It has been more than a year since I planted my first Misai Kucing. Not that many, about 6 pots, but I have harvested them more than 3 times. Since I make my own Misai Kucing tea to my own design, I never buy any of those pharmaceutical products anymore.
What is the Misai Kucing plant? Well, here's a brief description of it:
Misai Kuching (Orthosiphon Stamineus) is a medicinal herb found mainly throughout South East Asia and tropical Australia. It is believed to have antiallergic, antihypertensive, antiinflammatory and diuretic properties. It is used as a remedy for arteriosclerosis (capillary and circulatory disorders), kidney stones, diabetes and nephritis.
It is trusted for many centuries for treating ailments of the kidney, bladder stone, urinary tract infection, liver and bladder problems, diabetes, rheumatism and gout. It is also used to reduce cholesterol and blood pressure.

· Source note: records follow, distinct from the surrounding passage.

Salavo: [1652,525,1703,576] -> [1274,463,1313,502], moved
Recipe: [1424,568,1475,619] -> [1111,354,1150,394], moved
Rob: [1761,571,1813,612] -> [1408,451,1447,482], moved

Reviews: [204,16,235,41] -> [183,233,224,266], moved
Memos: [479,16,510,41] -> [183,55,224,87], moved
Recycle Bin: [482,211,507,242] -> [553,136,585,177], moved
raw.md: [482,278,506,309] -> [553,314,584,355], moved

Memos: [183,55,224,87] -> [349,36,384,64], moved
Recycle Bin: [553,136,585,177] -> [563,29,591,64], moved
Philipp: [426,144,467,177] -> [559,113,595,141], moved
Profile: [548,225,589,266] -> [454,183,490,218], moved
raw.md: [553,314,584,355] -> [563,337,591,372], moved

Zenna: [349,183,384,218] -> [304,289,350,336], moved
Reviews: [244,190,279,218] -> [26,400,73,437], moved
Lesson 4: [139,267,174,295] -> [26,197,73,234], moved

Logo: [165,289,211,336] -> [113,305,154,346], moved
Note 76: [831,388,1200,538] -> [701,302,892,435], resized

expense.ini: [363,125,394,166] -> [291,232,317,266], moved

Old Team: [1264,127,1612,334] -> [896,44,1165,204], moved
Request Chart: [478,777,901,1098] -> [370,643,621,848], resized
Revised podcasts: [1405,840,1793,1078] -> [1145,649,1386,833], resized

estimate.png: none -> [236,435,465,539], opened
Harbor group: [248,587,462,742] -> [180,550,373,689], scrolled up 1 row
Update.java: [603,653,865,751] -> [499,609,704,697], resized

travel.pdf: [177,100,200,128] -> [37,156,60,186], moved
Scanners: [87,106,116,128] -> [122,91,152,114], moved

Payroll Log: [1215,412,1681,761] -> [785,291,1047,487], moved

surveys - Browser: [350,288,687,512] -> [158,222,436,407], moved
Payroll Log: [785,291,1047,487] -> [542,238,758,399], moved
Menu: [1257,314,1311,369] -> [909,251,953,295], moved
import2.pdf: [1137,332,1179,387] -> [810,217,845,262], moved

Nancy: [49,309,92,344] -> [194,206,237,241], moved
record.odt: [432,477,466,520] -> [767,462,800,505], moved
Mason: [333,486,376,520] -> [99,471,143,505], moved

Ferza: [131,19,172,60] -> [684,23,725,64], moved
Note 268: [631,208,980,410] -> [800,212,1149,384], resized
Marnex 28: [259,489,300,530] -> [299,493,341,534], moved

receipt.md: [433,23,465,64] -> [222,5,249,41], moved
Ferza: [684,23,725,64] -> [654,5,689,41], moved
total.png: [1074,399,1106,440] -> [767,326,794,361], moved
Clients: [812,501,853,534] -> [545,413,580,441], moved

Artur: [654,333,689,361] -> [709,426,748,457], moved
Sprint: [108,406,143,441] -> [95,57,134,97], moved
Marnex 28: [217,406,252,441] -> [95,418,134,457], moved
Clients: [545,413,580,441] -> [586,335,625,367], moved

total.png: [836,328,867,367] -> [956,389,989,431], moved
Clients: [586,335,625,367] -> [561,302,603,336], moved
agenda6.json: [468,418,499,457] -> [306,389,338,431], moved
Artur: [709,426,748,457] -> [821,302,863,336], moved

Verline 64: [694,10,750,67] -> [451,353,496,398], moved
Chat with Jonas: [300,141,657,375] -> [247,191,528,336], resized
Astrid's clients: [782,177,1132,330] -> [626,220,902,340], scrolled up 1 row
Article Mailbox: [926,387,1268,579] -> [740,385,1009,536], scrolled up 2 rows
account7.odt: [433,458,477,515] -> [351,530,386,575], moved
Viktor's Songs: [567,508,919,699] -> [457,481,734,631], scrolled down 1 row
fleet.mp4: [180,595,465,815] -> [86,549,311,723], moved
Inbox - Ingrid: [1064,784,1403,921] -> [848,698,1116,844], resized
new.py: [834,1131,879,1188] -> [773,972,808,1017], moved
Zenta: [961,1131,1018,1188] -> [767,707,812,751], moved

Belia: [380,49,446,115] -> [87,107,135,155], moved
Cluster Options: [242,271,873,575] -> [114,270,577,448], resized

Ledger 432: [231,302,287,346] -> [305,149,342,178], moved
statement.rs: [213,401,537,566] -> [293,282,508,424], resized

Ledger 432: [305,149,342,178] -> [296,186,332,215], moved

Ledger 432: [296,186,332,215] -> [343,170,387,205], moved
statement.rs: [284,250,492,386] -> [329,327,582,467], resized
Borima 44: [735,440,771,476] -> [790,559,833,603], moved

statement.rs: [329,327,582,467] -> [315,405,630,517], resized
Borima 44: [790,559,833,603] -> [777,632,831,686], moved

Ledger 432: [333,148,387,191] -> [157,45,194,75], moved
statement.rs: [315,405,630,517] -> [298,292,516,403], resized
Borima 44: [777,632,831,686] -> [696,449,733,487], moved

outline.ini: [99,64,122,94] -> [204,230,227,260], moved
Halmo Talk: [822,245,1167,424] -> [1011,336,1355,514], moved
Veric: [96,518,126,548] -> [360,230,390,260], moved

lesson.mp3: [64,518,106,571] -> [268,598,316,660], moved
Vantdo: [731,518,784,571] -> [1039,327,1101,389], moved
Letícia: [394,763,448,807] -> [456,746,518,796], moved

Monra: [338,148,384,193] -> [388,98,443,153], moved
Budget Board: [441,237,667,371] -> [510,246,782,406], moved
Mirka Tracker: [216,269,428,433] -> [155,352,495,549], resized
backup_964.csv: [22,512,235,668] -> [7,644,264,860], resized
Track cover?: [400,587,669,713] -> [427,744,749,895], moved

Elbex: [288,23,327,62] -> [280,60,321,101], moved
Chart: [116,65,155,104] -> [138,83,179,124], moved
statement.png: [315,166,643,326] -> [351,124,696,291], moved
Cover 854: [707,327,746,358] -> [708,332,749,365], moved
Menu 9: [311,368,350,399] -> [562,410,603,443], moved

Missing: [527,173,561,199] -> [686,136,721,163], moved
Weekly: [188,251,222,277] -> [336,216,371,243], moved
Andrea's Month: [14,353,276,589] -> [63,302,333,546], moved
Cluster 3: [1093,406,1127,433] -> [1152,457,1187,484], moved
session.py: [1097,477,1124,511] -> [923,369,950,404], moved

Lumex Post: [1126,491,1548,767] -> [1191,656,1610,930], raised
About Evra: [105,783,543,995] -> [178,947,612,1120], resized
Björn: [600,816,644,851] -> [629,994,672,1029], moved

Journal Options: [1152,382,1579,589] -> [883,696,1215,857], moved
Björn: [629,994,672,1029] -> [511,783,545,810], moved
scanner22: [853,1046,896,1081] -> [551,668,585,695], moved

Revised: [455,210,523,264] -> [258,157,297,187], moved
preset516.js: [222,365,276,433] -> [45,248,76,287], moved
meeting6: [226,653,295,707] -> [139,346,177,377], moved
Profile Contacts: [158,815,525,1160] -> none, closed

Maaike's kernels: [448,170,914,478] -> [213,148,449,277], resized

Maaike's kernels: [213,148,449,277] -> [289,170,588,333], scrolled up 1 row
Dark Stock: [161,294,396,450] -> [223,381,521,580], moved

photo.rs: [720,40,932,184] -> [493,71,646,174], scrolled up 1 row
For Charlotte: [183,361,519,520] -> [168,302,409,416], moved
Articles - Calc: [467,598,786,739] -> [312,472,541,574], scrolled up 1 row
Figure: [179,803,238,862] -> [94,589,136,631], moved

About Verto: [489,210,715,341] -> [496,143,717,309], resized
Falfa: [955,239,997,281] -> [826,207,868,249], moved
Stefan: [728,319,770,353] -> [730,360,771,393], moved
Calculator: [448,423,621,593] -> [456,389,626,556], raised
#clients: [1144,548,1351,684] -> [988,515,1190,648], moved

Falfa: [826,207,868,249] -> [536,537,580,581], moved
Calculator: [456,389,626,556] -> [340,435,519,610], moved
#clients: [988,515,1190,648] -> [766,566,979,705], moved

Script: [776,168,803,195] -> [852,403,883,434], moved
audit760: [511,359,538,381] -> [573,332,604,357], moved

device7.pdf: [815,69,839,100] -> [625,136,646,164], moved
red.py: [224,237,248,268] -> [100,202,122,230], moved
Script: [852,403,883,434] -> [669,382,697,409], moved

Misai Kuching has a mild diuretic action, so it is very useful for flushing the kidneys and urinary tract. It also relieves spasms of the smooth muscle in the walls of the internal organs, making it valuable for gallbladder problems. Researchers have found it to be mildly antiseptic as well.
Misai Kuching (misai kucing) is also known as Kumis Kuching (kumis kucing) or Remujung. Other names for Misai Kuching are Orthosiphon Stamineus Benth, Orthosiphon Aristatus, Orthosiphonblaetter, Indisher Nierentee, Feuilles de Barbiflore, Java Tea, Javatee, Kidney Tea, Koemis Koetjing and Yaa Nuat Maeo.
The plant is from the family of Lippenblütengewächse /Lamiaceae / Labiatae.
One thing about making your own Misai Kucing tea, it has a very distinct flavor and/or aroma. There are people who treat it like normal tea, with milk, honey and/or even lemon/lime. Me? I like it plain, no other additives and flavorings, it is refreshing.
After some research, I managed to make Misai Kucing tea on my own. Let me share it with you:
The leaves are harvested, usually along with its branches. Take care to leave some so that it can grow back. This will ensure continuity. The leaves have to be cleaned first, first by submerging them under water for a minute or so to remove dust, dirt and grit. Then use running water to clean them.
Leave it overnight or so to ensure the water dries off from the leaves.
Spread the leaves on a clean, flat surface and leave them out under the sun for the whole day. Every 2-3 hours, turn or spread them to make sure all the leaves get the proper heat.
Once the leaves are dry, it is easier to strip the leaves from the small branches. If there are flowers, do not discard them. Put them along with the leaves.
This particular process seals the flavor and gives the leaves a unique smoky flavor. Depending on the heat of the oven, which should be around 150-180F, roast them on a flat baking tray between 8-20 minutes or until the leaves are fully dry/roasted.
5. Once the roasting is done, leave for about 2 minutes, then you can start crumbling the roasted leaves into powder. It doesn't
have to be fine, just make sure your hands are clean. Place them in a clean, dry container for storage.
Note: I was reminded by my cousin that I did not specify the fact that you should always use the plant that hasn't produced any flowers yet. This is true, but if certain other brach of the plant has, don't worry about it. I usually cut off any flowers that starts to sprout, leaving only one. A check with another friend who is doing the same thing confirms this.